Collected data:
⁂

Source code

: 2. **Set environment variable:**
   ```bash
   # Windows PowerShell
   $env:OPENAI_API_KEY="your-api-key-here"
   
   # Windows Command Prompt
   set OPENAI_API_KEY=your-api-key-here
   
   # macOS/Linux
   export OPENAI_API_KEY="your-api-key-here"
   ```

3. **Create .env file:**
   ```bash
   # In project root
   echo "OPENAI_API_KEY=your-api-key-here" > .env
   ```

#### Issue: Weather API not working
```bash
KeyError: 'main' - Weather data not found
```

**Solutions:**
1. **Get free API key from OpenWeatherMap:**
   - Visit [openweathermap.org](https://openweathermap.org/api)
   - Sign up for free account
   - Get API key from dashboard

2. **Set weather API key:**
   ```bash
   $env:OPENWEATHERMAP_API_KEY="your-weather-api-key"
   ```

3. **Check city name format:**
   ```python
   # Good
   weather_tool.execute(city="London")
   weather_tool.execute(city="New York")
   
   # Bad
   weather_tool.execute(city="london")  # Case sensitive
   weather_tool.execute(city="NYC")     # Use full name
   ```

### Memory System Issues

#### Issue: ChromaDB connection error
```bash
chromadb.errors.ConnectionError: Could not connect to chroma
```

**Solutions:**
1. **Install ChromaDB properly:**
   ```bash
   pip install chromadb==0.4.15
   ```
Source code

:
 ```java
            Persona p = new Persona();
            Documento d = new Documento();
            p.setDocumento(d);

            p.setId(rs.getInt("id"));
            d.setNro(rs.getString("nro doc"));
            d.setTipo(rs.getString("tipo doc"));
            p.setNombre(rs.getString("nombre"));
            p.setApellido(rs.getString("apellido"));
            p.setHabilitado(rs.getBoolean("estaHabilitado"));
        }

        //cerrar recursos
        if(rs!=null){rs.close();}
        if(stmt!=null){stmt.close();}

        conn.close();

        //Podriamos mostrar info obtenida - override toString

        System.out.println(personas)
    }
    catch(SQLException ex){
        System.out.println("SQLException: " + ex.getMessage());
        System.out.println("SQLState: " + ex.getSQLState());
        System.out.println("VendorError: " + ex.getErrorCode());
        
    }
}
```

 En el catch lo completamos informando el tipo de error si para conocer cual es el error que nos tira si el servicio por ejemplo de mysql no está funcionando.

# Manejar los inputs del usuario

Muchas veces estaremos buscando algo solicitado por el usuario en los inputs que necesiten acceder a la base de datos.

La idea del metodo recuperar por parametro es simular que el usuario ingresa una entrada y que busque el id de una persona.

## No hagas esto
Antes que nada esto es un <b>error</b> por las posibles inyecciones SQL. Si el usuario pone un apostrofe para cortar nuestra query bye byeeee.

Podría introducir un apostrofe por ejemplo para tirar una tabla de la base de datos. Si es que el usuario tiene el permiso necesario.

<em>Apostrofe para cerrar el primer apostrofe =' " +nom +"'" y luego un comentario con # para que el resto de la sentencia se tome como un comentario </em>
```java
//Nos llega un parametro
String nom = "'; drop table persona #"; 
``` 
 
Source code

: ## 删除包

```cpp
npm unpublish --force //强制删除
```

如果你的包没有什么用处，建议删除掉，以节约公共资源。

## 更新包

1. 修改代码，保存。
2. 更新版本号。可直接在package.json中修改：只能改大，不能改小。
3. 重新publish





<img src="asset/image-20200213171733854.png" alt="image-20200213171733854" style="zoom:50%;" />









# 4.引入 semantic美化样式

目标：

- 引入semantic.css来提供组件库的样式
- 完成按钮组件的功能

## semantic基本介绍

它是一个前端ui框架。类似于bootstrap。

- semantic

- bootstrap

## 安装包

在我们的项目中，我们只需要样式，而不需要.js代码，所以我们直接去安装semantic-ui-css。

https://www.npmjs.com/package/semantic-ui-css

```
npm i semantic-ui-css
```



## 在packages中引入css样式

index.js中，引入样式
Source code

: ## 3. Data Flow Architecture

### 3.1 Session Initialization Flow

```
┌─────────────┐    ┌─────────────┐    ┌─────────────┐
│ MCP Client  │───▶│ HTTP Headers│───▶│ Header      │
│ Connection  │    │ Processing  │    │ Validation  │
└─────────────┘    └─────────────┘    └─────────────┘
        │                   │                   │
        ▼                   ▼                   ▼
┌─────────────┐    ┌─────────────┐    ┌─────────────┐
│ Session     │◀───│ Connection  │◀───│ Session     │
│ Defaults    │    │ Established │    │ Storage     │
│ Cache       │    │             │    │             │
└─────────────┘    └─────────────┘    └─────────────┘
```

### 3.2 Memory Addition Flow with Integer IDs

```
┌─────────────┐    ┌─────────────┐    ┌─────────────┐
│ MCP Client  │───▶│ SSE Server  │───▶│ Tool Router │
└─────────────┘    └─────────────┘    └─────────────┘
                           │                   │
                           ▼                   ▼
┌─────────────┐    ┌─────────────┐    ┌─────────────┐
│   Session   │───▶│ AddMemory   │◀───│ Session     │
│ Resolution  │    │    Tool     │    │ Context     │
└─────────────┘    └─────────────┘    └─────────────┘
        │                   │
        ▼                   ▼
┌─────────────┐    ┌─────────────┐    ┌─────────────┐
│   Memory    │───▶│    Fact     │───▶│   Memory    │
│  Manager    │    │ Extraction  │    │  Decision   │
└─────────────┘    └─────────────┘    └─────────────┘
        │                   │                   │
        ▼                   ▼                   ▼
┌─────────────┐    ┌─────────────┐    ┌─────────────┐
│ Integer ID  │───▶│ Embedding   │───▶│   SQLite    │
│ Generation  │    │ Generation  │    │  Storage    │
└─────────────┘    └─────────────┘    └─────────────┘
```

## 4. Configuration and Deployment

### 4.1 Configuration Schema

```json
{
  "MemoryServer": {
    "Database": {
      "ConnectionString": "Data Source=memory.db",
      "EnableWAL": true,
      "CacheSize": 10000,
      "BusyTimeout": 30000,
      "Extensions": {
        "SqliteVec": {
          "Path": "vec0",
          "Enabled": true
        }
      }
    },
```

⁂

TASK REQUIREMENTS:
Would you repeat all of the entries exactly?

WRITTEN SOLUTION:
Source code

: 2. **Set environment variable:**
   ```bash
   # Windows PowerShell
   $env:OPENAI_API_KEY="your-api-key-here"
   
   # Windows Command Prompt
   set OPENAI_API_KEY=your-api-key-here
   
   # macOS/Linux
   export OPENAI_API_KEY="your-api-key-here"
   ```

3. **Create .env file:**
   ```bash
   # In project root
   echo "OPENAI_API_KEY=your-api-key-here" > .env
   ```

#### Issue: Weather API not working
```bash
KeyError: 'main' - Weather data not found
```

**Solutions:**
1. **Get free API key from OpenWeatherMap:**
   - Visit [openweathermap.org](https://openweathermap.org/api)
   - Sign up for free account
   - Get API key from dashboard

2. **Set weather API key:**
   ```bash
   $env:OPENWEATHERMAP_API_KEY="your-weather-api-key"
   ```

3. **Check city name format:**
   ```python
   # Good
   weather_tool.execute(city="London")
   weather_tool.execute(city="New York")
   
   # Bad
   weather_tool.execute(city="london")  # Case sensitive
   weather_tool.execute(city="NYC")     # Use full name
   ```

### Memory System Issues

#### Issue: ChromaDB connection error
```bash
chromadb.errors.ConnectionError: Could not connect to chroma
```

**Solutions:**
1. **Install ChromaDB properly:**
   ```bash
   pip install chromadb==0.4.15
   ```
Source code

:
 ```java
            Persona p = new Persona();
            Documento d = new Documento();
            p.setDocumento(d);

            p.setId(rs.getInt("id"));
            d.setNro(rs.getString("nro doc"));
            d.setTipo(rs.getString("tipo doc"));
            p.setNombre(rs.getString("nombre"));
            p.setApellido(rs.getString("apellido"));
            p.setHabilitado(rs.getBoolean("estaHabilitado"));
        }

        //cerrar recursos
        if(rs!=null){rs.close();}
        if(stmt!=null){stmt.close();}

        conn.close();

        //Podriamos mostrar info obtenida - override toString

        System.out.println(personas)
    }
    catch(SQLException ex){
        System.out.println("SQLException: " + ex.getMessage());
        System.out.println("SQLState: " + ex.getSQLState());
        System.out.println("VendorError: " + ex.getErrorCode());
        
    }
}
```

 En el catch lo completamos informando el tipo de error si para conocer cual es el error que nos tira si el servicio por ejemplo de mysql no está funcionando.

# Manejar los inputs del usuario

Muchas veces estaremos buscando algo solicitado por el usuario en los inputs que necesiten acceder a la base de datos.

La idea del metodo recuperar por parametro es simular que el usuario ingresa una entrada y que busque el id de una persona.

## No hagas esto
Antes que nada esto es un <b>error</b> por las posibles inyecciones SQL. Si el usuario pone un apostrofe para cortar nuestra query bye byeeee.

Podría introducir un apostrofe por ejemplo para tirar una tabla de la base de datos. Si es que el usuario tiene el permiso necesario.

<em>Apostrofe para cerrar el primer apostrofe =' " +nom +"'" y luego un comentario con # para que el resto de la sentencia se tome como un comentario </em>
```java
//Nos llega un parametro
String nom = "'; drop table persona #"; 
``` 
 
Source code

: ## 删除包

```cpp
npm unpublish --force //强制删除
```

如果你的包没有什么用处，建议删除掉，以节约公共资源。

## 更新包

1. 修改代码，保存。
2. 更新版本号。可直接在package.json中修改：只能改大，不能改小。
3. 重新publish





<img src="asset/image-20200213171733854.png" alt="image-20200213171733854" style="zoom:50%;" />









# 4.引入 semantic美化样式

目标：

- 引入semantic.css来提供组件库的样式
- 完成按钮组件的功能

## semantic基本介绍

它是一个前端ui框架。类似于bootstrap。

- semantic

- bootstrap

## 安装包

在我们的项目中，我们只需要样式，而不需要.js代码，所以我们直接去安装semantic-ui-css。

https://www.npmjs.com/package/semantic-ui-css

```
npm i semantic-ui-css
```



## 在packages中引入css样式

index.js中，引入样式
Source code

: ## 3. Data Flow Architecture

### 3.1 Session Initialization Flow

```
┌─────────────┐    ┌─────────────┐    ┌─────────────┐
│ MCP Client  │───▶│ HTTP Headers│───▶│ Header      │
│ Connection  │    │ Processing  │    │ Validation  │
└─────────────┘    └─────────────┘    └─────────────┘
        │                   │                   │
        ▼                   ▼                   ▼
┌─────────────┐    ┌─────────────┐    ┌─────────────┐
│ Session     │◀───│ Connection  │◀───│ Session     │
│ Defaults    │    │ Established │    │ Storage     │
│ Cache       │    │             │    │             │
└─────────────┘    └─────────────┘    └─────────────┘
```

### 3.2 Memory Addition Flow with Integer IDs

```
┌─────────────┐    ┌─────────────┐    ┌─────────────┐
│ MCP Client  │───▶│ SSE Server  │───▶│ Tool Router │
└─────────────┘    └─────────────┘    └─────────────┘
                           │                   │
                           ▼                   ▼
┌─────────────┐    ┌─────────────┐    ┌─────────────┐
│   Session   │───▶│ AddMemory   │◀───│ Session     │
│ Resolution  │    │    Tool     │    │ Context     │
└─────────────┘    └─────────────┘    └─────────────┘
        │                   │
        ▼                   ▼
┌─────────────┐    ┌─────────────┐    ┌─────────────┐
│   Memory    │───▶│    Fact     │───▶│   Memory    │
│  Manager    │    │ Extraction  │    │  Decision   │
└─────────────┘    └─────────────┘    └─────────────┘
        │                   │                   │
        ▼                   ▼                   ▼
┌─────────────┐    ┌─────────────┐    ┌─────────────┐
│ Integer ID  │───▶│ Embedding   │───▶│   SQLite    │
│ Generation  │    │ Generation  │    │  Storage    │
└─────────────┘    └─────────────┘    └─────────────┘
```

## 4. Configuration and Deployment

### 4.1 Configuration Schema

```json
{
  "MemoryServer": {
    "Database": {
      "ConnectionString": "Data Source=memory.db",
      "EnableWAL": true,
      "CacheSize": 10000,
      "BusyTimeout": 30000,
      "Extensions": {
        "SqliteVec": {
          "Path": "vec0",
          "Enabled": true
        }
      }
    },
```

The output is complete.